Santap Bersama Selepas Ritual Penyembuhan
Malam itu, setelah semua proses penyembuhan dijalankan, tuan rumah pun mengajak kami makan bersama. Saya bisikkan kepada Agustinus, bahwa saya sudah kenyang. Meskipun begitu, Agustinus tetap meminta saya untuk bergabung. Saya pikir baik juga seperti itu—dan mungkin sudah seharusnya—bergabung saja sebagai bentuk penghormatan terhadap tuan rumah.
Saya pun duduk, melingkar bersama Agustinus Sapumaijat, Lemanu Sapumaijat dan istrinya. Obuk dan sup ayam kampung telah disiapkan. Namun, ternyata saya tidak bisa hanya bergabung saja. Tak urung, saya pun mencicipinya. Sejak berada di Ugai, malam itu dan untuk ke sekian kalinya saya menikmati makanan olahan sagu khas Siberut.
Obuk dimasak di dalam ruas-ruas bambu yang kecil dan tipis. Cara memasaknya adalah dengan dibakar (dipanggang) di atas perapian. Menurut Agustinus, hanya membutuhkan waktu sekitar 10 menit agar obuk menjadi benar-benar matang. Setelah matang, bambu pun dibelah dan sagu-obuk di dalamnya siap untuk dihidangkan.
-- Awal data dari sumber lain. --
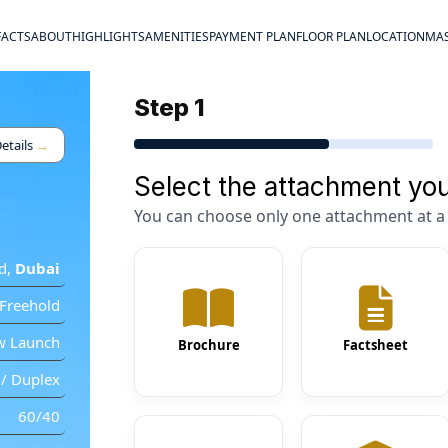
FACTS
ABOUT
HIGHLIGHTS
AMENITIES
PAYMENT PLAN
FLOOR PLAN
LOCATION
MAS
Step 1
etails
→
Select the attachment you
You can choose only one attachment at a 
d
,
Dubai
Freehold
w Launch
Brochure
Factsheet
/ Duplex
60/40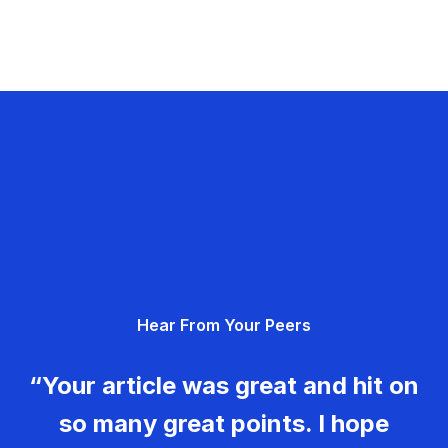
Hear From Your Peers
“Your article was great and hit on
so many great points. I hope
Obuk akan lebih nikmat jika disandingkan dengan makanan berkuah sebagai lauknya. Seperti pada malam ritual penyembuhan itu, obuk dihidangkan bersama sup ayam kampung dan tentu saja, sambal untuk menyempurnakannya.
Saya cukup senang dengan cara menikmatinya. Obuk yang terasa kenyal ketika disentuh itu, dicelupkan ke dalam masakan berkuah. Serta merta, obuk akan menjadi lumer dan terasa nikmat di lidah. Sejauh yang bisa saya nikmati dan rasakan, sagu ternyata lebih tahan lama menjaga perut saya agar tidak keroncongan.
Malam itu, setelah menikmati beberapa potong obuk, saya dan Agustinus berpamitan. Waktu menunjukkan sekitar pukul sepuluh malam. Sepanjang jalan menuju rumah orangtua Agustinus, gemerincing jejeneng dan mantra-doa para penyembuh seolah masih tergiang.
Malam cukup dingin, dan di antara gigil yang tertahan, saya membatin doa sederhana agar semua yang sakit bisa disembuhkan. Sebab, sungguh getir rasanya membayangkan wajah orang-orang yang kehilangan.